* [PROBLEM REQUIREMENTS]: Please give back only the lines below from the one containing "st specializing in" to the one containing "How to Use EMI Estimates to", each repeated word for word, both ends included.

Records drawn from a dataset:
* * *

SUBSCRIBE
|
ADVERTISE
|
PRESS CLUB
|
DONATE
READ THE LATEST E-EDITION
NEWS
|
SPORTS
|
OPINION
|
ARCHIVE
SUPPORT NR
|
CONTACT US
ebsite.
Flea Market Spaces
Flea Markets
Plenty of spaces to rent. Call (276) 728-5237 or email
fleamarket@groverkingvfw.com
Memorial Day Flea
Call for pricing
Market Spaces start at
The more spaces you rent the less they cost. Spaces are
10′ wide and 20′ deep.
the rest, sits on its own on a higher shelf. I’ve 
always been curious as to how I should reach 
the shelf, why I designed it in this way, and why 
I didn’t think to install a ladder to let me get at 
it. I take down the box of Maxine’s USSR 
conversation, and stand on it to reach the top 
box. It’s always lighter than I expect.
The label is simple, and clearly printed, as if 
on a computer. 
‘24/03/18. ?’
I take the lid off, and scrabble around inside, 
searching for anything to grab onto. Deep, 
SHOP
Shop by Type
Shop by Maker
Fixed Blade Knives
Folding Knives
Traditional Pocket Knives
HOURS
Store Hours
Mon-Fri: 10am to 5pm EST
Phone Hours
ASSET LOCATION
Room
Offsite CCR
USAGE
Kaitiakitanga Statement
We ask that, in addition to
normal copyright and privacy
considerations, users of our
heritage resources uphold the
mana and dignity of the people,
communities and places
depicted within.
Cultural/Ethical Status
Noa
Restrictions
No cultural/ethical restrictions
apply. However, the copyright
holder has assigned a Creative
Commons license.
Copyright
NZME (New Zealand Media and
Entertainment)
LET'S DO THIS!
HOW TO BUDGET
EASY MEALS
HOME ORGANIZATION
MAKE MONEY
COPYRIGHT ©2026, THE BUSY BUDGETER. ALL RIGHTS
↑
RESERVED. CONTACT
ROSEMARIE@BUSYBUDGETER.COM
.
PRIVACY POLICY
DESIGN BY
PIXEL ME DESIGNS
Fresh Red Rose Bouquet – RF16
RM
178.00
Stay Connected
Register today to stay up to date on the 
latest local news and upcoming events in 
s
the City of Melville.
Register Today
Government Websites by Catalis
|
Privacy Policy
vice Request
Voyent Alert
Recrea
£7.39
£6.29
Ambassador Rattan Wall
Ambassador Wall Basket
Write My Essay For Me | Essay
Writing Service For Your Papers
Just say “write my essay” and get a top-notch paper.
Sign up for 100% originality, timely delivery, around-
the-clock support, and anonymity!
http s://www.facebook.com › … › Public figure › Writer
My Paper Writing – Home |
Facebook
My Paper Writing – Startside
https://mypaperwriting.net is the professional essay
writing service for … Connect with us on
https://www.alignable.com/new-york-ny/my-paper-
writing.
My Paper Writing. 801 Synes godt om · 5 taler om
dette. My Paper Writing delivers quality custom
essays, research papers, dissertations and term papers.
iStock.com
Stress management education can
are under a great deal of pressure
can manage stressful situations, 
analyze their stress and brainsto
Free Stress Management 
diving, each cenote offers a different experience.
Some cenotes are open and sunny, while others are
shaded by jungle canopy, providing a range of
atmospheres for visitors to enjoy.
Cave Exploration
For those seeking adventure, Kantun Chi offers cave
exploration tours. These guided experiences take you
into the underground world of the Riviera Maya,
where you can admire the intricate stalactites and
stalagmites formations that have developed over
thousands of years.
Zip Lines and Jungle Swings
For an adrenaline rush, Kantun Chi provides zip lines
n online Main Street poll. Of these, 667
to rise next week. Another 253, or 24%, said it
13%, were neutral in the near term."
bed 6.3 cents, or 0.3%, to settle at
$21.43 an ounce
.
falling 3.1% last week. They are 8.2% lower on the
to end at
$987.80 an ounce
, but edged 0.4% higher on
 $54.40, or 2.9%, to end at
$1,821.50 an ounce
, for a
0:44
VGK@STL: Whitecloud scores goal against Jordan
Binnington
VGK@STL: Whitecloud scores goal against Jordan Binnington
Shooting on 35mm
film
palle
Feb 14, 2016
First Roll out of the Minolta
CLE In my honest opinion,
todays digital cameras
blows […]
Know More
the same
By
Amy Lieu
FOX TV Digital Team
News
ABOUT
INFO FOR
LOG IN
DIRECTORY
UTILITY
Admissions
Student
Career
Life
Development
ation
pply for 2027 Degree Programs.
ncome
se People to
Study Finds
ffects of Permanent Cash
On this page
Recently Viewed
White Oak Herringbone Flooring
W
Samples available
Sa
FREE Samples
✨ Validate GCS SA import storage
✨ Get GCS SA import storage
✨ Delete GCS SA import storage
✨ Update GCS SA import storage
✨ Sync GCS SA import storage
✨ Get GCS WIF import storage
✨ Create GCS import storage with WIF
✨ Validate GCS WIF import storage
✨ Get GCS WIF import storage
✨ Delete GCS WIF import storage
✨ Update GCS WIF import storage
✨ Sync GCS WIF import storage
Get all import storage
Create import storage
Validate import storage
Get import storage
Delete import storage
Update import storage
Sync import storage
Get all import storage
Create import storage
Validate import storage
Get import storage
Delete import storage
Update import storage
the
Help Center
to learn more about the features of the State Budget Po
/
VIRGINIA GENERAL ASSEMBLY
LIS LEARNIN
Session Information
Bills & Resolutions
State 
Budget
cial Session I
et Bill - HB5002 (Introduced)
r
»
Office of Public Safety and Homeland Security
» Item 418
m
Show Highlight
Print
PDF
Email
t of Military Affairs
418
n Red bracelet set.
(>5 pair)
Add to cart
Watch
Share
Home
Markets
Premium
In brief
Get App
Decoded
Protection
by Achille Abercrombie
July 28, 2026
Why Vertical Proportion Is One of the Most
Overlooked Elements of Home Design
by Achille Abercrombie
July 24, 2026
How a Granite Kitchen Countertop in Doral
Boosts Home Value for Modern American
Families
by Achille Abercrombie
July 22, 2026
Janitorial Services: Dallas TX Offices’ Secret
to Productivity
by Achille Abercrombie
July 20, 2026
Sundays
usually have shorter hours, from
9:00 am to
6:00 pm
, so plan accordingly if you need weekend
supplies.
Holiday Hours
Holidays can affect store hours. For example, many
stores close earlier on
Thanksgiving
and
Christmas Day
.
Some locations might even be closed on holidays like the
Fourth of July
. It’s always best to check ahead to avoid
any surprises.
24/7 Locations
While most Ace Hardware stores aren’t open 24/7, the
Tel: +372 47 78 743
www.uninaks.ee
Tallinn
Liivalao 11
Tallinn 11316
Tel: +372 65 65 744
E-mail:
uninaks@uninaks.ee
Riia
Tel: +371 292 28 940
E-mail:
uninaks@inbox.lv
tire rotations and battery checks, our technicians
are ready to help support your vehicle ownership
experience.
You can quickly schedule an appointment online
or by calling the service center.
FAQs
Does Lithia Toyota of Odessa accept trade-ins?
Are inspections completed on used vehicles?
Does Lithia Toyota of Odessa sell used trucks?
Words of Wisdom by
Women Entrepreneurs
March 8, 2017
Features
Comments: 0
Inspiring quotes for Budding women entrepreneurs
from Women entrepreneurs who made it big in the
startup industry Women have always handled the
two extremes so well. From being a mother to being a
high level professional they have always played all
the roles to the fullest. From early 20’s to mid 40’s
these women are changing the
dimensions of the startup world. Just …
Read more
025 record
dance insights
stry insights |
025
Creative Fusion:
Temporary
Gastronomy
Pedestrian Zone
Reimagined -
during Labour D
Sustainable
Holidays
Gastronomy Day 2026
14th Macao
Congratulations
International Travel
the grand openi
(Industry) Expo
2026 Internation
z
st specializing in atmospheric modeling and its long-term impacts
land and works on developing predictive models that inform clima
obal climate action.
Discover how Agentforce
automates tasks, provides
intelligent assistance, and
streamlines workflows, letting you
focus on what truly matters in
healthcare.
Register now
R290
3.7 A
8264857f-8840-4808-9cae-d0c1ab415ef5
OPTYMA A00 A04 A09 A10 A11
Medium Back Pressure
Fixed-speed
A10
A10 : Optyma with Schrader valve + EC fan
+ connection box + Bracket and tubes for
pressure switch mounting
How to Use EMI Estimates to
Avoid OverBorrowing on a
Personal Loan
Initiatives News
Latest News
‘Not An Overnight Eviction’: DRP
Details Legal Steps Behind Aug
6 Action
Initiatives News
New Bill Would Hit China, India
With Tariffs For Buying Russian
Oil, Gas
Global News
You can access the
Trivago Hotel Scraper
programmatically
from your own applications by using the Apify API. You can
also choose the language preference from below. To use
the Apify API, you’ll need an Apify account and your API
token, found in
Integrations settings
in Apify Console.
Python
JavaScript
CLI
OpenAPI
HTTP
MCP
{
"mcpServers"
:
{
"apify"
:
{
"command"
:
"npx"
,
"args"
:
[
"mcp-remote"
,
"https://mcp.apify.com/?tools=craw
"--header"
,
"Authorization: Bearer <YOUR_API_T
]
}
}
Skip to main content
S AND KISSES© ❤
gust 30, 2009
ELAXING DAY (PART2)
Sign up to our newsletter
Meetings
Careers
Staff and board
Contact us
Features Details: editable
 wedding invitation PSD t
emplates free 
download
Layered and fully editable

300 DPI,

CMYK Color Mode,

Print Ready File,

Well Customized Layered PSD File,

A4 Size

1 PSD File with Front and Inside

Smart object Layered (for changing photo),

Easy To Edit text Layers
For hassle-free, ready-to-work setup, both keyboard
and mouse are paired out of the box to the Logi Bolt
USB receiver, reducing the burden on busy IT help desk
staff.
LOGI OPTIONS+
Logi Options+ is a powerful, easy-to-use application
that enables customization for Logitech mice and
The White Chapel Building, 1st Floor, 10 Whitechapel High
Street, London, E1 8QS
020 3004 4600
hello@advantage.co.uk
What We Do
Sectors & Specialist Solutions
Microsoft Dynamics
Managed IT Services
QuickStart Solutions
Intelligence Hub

* * *

* [RESPONSE BELOW]:
st specializing in atmospheric modeling and its long-term impacts
land and works on developing predictive models that inform clima
obal climate action.
Discover how Agentforce
automates tasks, provides
intelligent assistance, and
streamlines workflows, letting you
focus on what truly matters in
healthcare.
Register now
R290
3.7 A
8264857f-8840-4808-9cae-d0c1ab415ef5
OPTYMA A00 A04 A09 A10 A11
Medium Back Pressure
Fixed-speed
A10
A10 : Optyma with Schrader valve + EC fan
+ connection box + Bracket and tubes for
pressure switch mounting
How to Use EMI Estimates to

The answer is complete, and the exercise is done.